What is a GitHub Gist?
A GitHub “Gist” is a webpage used to share snippets of code or a single file up to 1MB of source or text. It is commonly used to share examples, small utilities or documentation. Other similar sites are commonly referenced to as a “pastebin”.
Why would you use the code from one?
It’s common for a developer to search for code to implement a small procedure, for example, “reverse the letters in a string” or “check for the existence of a file on disk”. These small pieces of code are not seen as large or complicated enough to be named and hosted as an open source project or have an entire web site devoted to them.
More complicated code is likely to be found as well. Single page utilities or programs can be encountered, often with embedded documentation in comments, or on a web page pointing to the Gist.
You may also see Gists used to host data listings or research. Common examples of this are ID numbers of products or the code used to demonstrate a bug or exploit.
Why does it need a license?
In a nutshell, other people’s source code or resources often require a software license for you to use it in your project. A license (commercial or open source) is a way to explain the conditions that you are able to use that software and without one you likely do not have permission to use it.
The topic of what requires a license and at what size or complexity of source code is sufficient to require a license is beyond the scope of this blog entry. In general, source code cut and pasted from somewhere else may require a license in order to be legally used.
How do Gist authors show off their licenses?
Unfortunately most Gist authors FAIL to clearly show what license is attached to the source code they are sharing.
The most helpful and accurate way for a Gist author to declare their license is to put the license text in the source on the Gist itself. Typically this would be at the top of the file in a comment block and would contain the copyright date and owner if required by the license.
You may also see a short one-line comment such as:
This code is licensed under the terms of the MIT license
This is helpful but not complete, you don’t have a copyright date or Copyright owner, but at least have a general idea of the licensing style the author prefers.
In some cases the Gist author places a note somewhere in their GitHub site or homepage that declares the default license for their Gists. They may use text such as “The default license for all public Gists I publish is the following:” and then put the name or text of the license.
While this is far better than nothing (and does reduce perceived clutter in published Gists) it does break the connection between the source and the license that it was published under. It makes it harder for a consumer of that source to bring along the accurate licensing information when using the code.
What if it doesn’t have a license and you want to use it?
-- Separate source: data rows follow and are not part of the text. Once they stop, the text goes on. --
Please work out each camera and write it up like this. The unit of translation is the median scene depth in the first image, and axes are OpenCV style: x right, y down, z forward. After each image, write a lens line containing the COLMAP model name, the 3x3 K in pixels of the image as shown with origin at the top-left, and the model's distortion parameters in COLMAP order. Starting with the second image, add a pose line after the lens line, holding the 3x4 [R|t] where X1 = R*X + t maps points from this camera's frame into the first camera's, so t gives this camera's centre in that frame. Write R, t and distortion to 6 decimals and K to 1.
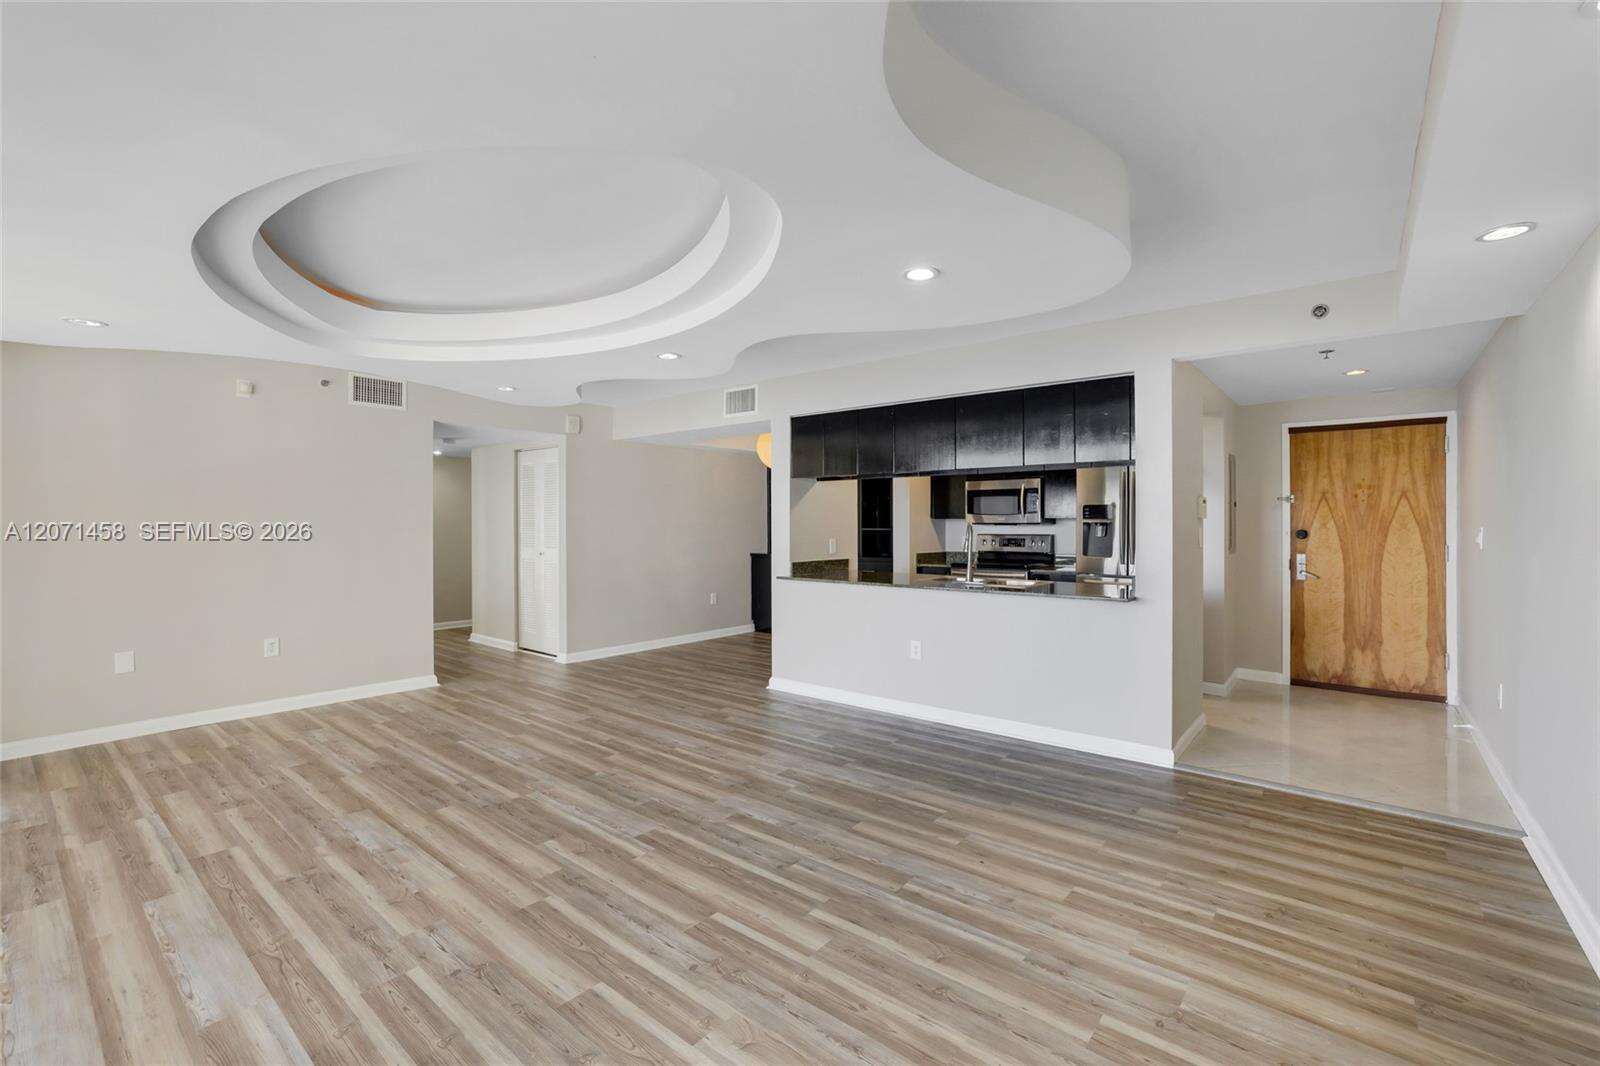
lens RADIAL K [[684.4, 0, 808.1], [0, 684.4, 523.9], [0, 0, 1]] dist [-0.045631, 0.026735]
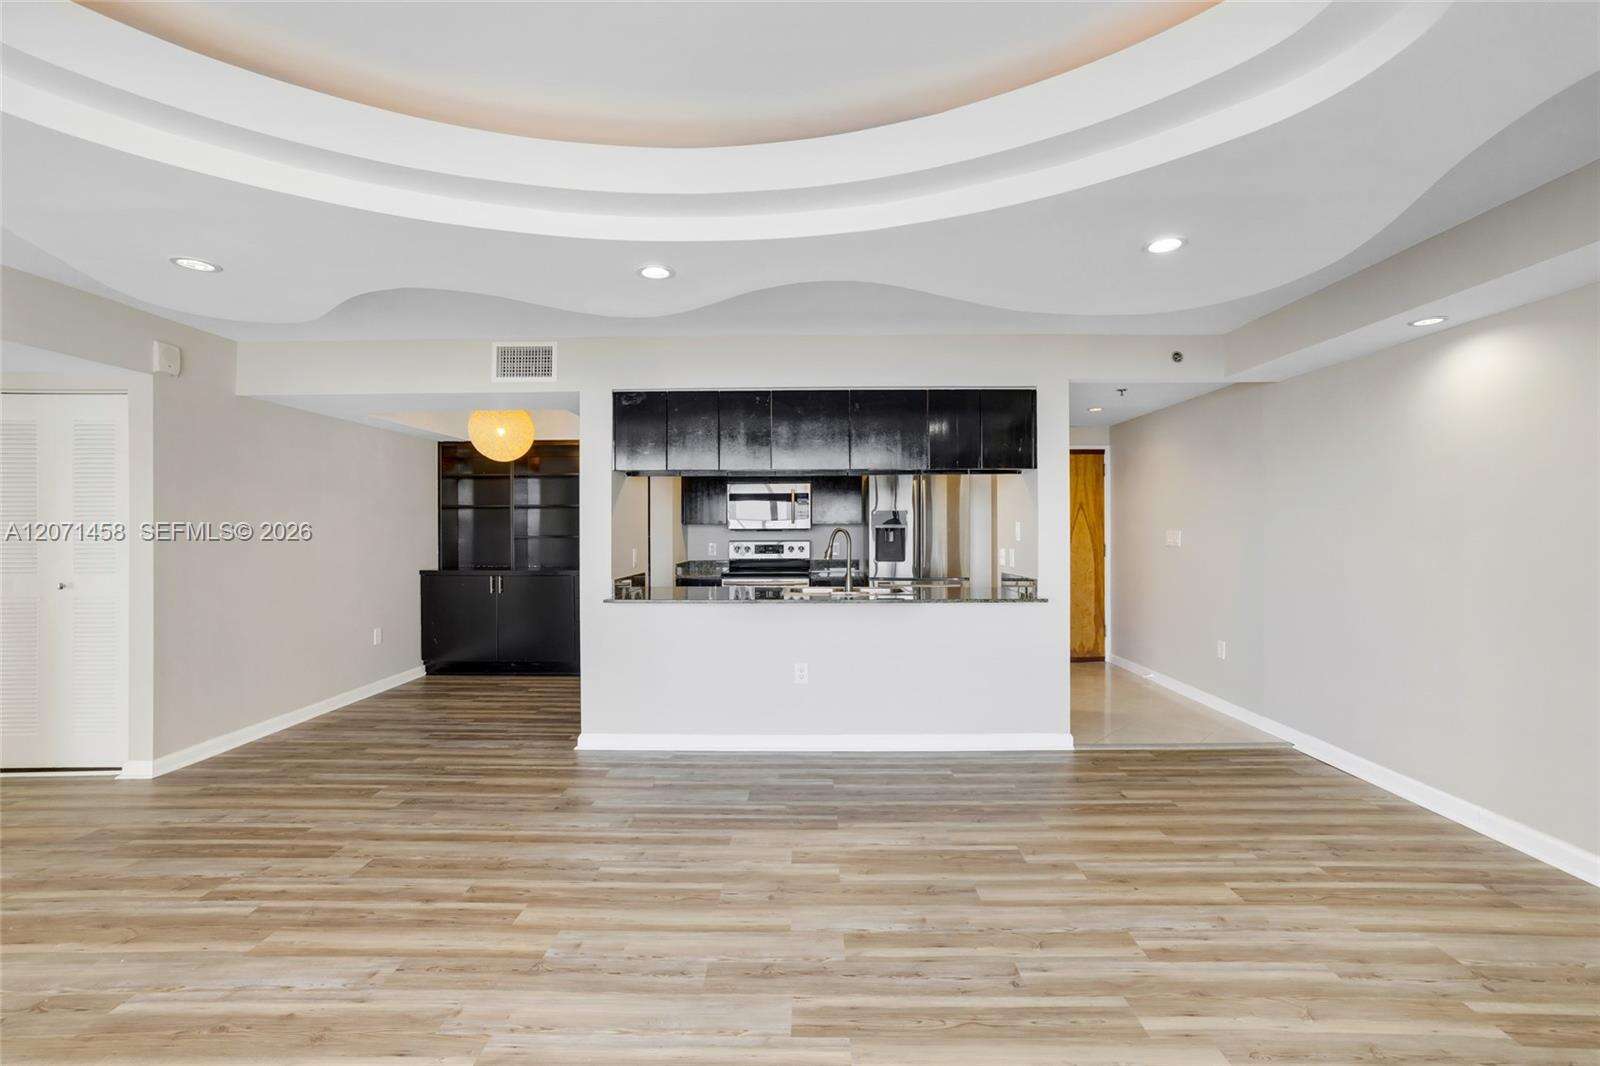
lens RADIAL K [[684.4, 0, 808.1], [0, 684.4, 523.9], [0, 0, 1]] dist [-0.045631, 0.026735]
pose [[0.785717, 0.003686, 0.618575, -0.497053], [0.003070, 0.999947, -0.009858, 0.002553], [-0.618579, 0.009645, 0.785664, 0.400829]]
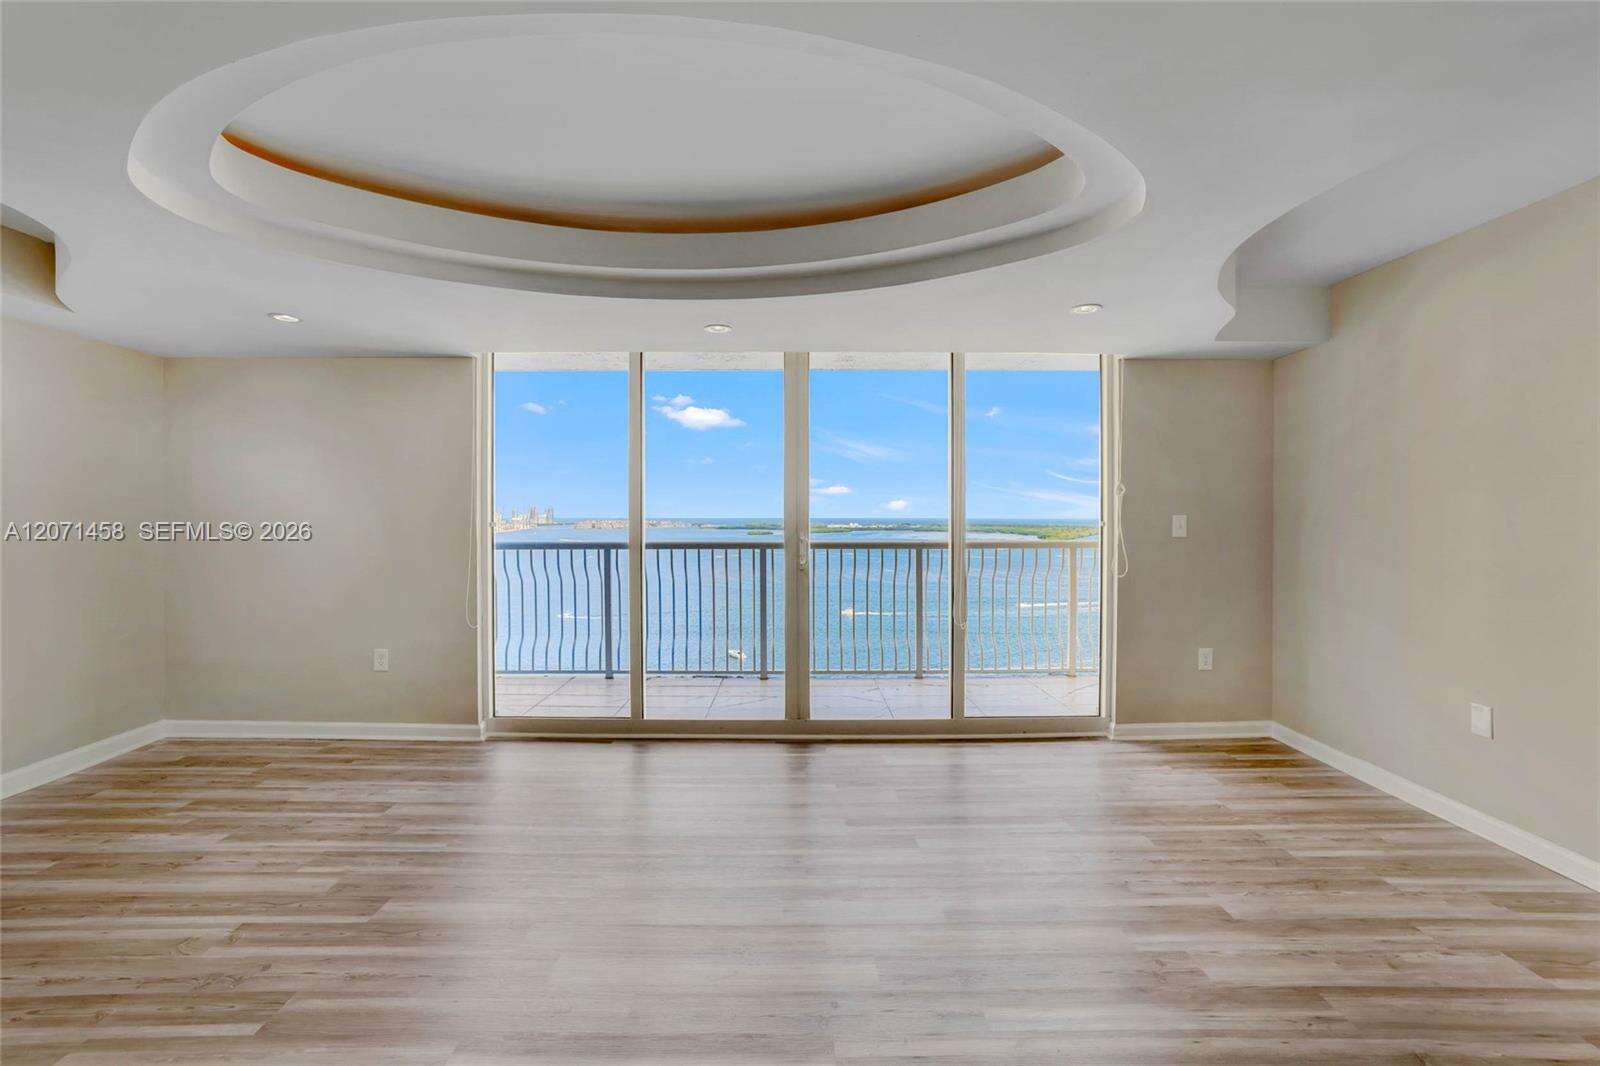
lens RADIAL K [[692.9, 0, 788.7], [0, 692.9, 528.4], [0, 0, 1]] dist [-0.050473, 0.027648]
pose [[-0.771289, 0.012512, -0.636363, -0.077840], [-0.001774, 0.999761, 0.021806, 0.003836], [0.636483, 0.017947, -0.771082, 1.245790]]
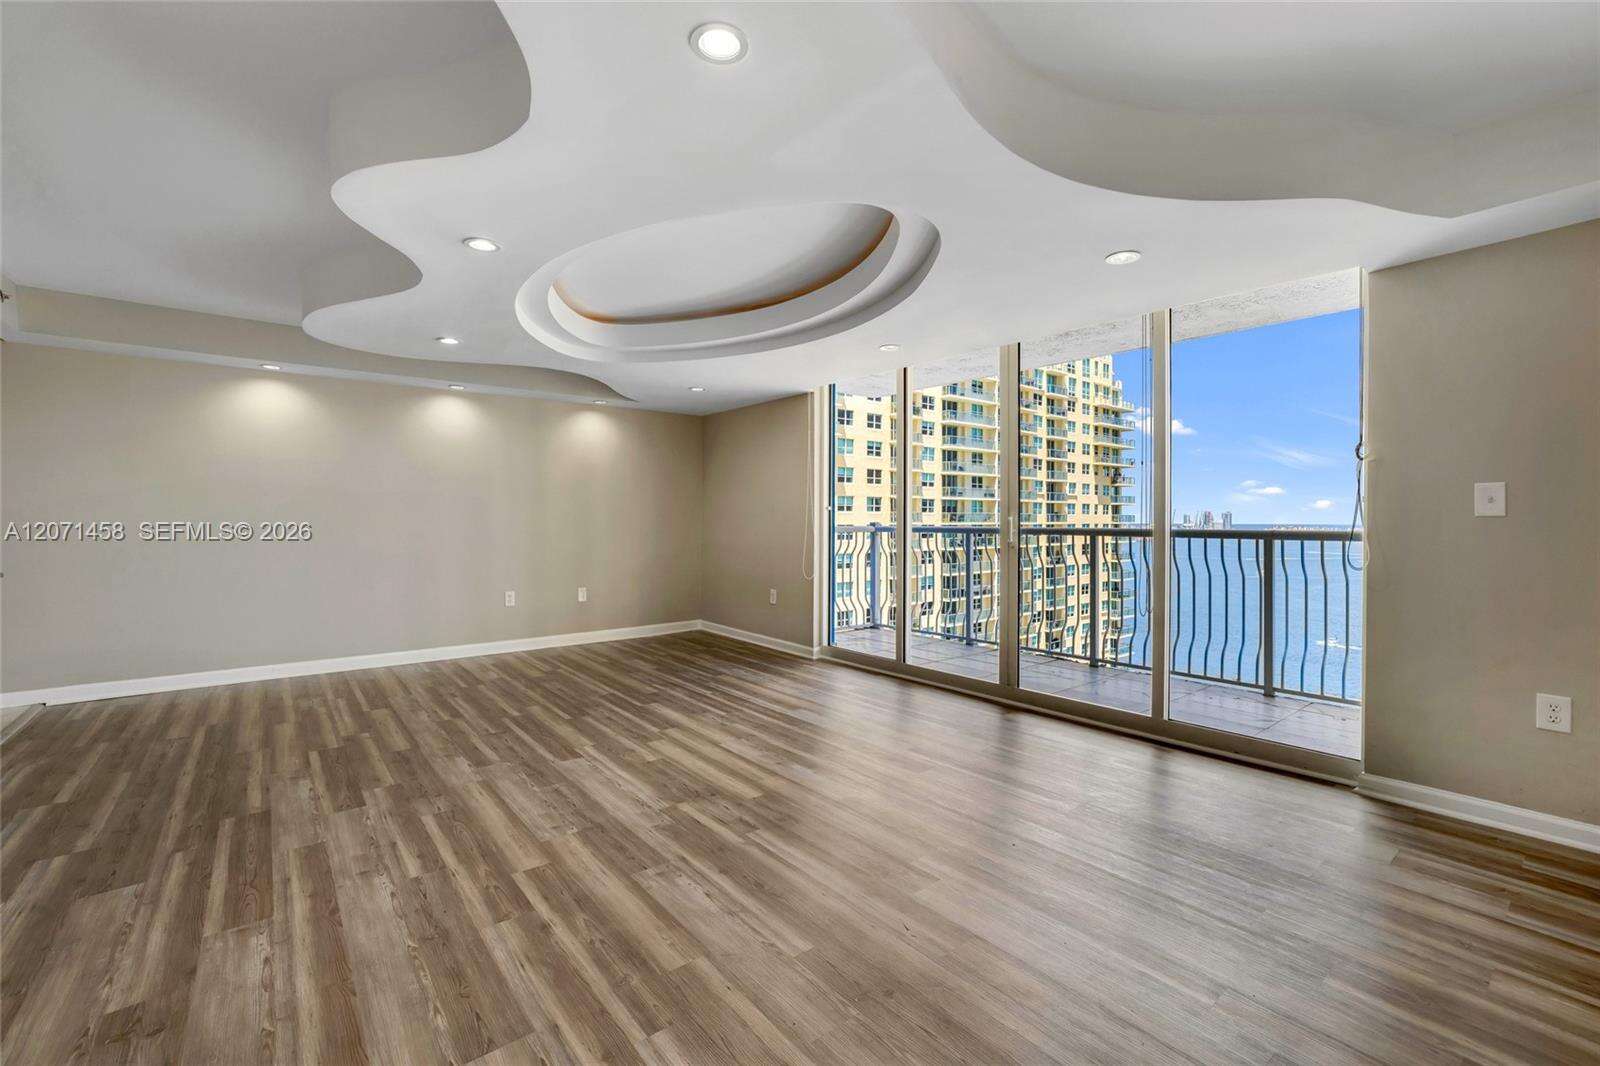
lens RADIAL K [[686.1, 0, 798.2], [0, 686.1, 527.8], [0, 0, 1]] dist [-0.057315, 0.032516]
pose [[-0.976735, -0.002266, 0.214439, -0.693153], [0.000809, 0.999898, 0.014252, 0.042115], [-0.214449, 0.014093, -0.976633, 1.643264]]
If a file, snippet or other content does not have a declared license, it is a good practice to reach out to the original author and ask what license the content is available under. You may want to suggest a license that you are comfortable with in order to short circuit any back and fourth. For example, you may want to send an email like so:
Dear Jeff, I found the code you published on your GitHub Gist site at https://gist.github.com/jeff-luszcz/c470d282599ea42424b976c673d7c115 It currently does not appear to have a license associated with it. I would like to use this code but only if it has an open source license. Would you be able to let me know what license this code is under? I’m a big fan of the MIT license if you are looking for suggestions. (See https://choosealicense.com/licenses/mit/ ) Thanks!
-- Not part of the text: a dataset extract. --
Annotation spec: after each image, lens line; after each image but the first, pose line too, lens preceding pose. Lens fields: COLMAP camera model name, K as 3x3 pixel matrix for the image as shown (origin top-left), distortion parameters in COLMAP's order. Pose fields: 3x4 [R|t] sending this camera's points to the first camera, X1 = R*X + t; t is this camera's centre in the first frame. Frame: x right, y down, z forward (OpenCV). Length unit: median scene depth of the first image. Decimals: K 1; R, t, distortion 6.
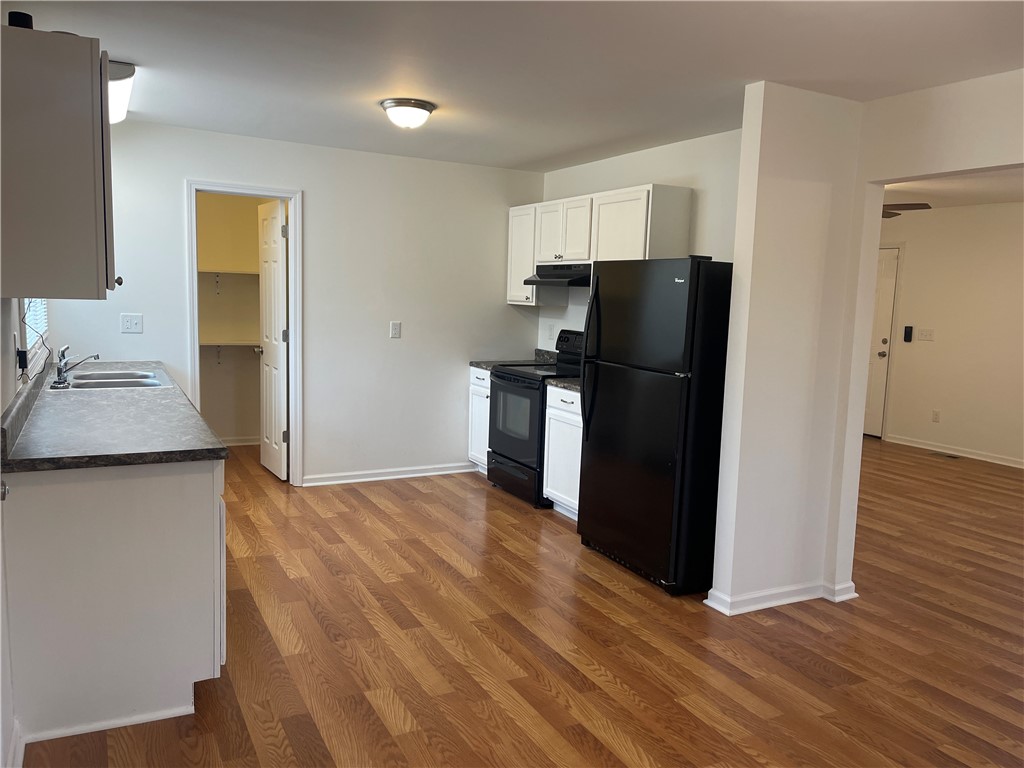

While the author does not owe you a response, don’t be surprised if you get a helpful answer in a couple of days or so.
How should you preserve or document licenses to the code you use from a Gist?
As a developer one of the best things you can do for yourself or others that use your code is to document the licensing and origin of all third party code you use. This helps you legally share the projects you build, and also helps your users comply with open source licenses and stay ahead of security problems in the third party code you selected.
The best time to document things is when you have the data initially right in front of you.
If need be, cut and paste the licensing and origin information and attach it to the code you are using. For example:
# code snippet taken from https://gist.github.com/jeff-luszcz/c470d282599ea42424b976c673d7c115 # licensed under a MIT license as per the information on http://www.example.com/jeff-gists-license-info which says: # All my gist code is licensed under the terms of the MIT license
What are some caveats or warnings about using code from Gists?
One of the questions people often have about code snippets is “Where did this code come from originally?” Is the code in the Gist a bug fix to some Apache code? Is it originally from the Linux Kernel and copied out as an example? Is it something from a commercial SDK that wasn’t publically available on the net?
If so, the original author’s licensing may have been stripped (often accidently, but sometimes purposely) by the person who has published the Gist.
It may be difficult to track this information down, and it may not be something the original author can even remember. Through the use of software composition analysis (SCA) tools or source code fingerprinting databases, you may discover earlier origins of code. In that case you may need to update your licensing or remediate (fix, remove, etc…) the snippet.
Wrap up and next steps
If you get in the habit of documenting the licensing you use for all third party content, including snippets, you will find yourself in a much better position in the future when your code is used by other people or projects. It is always easier to get licensing done right at creation time, than if you have to go back in time and become a license or source code detective.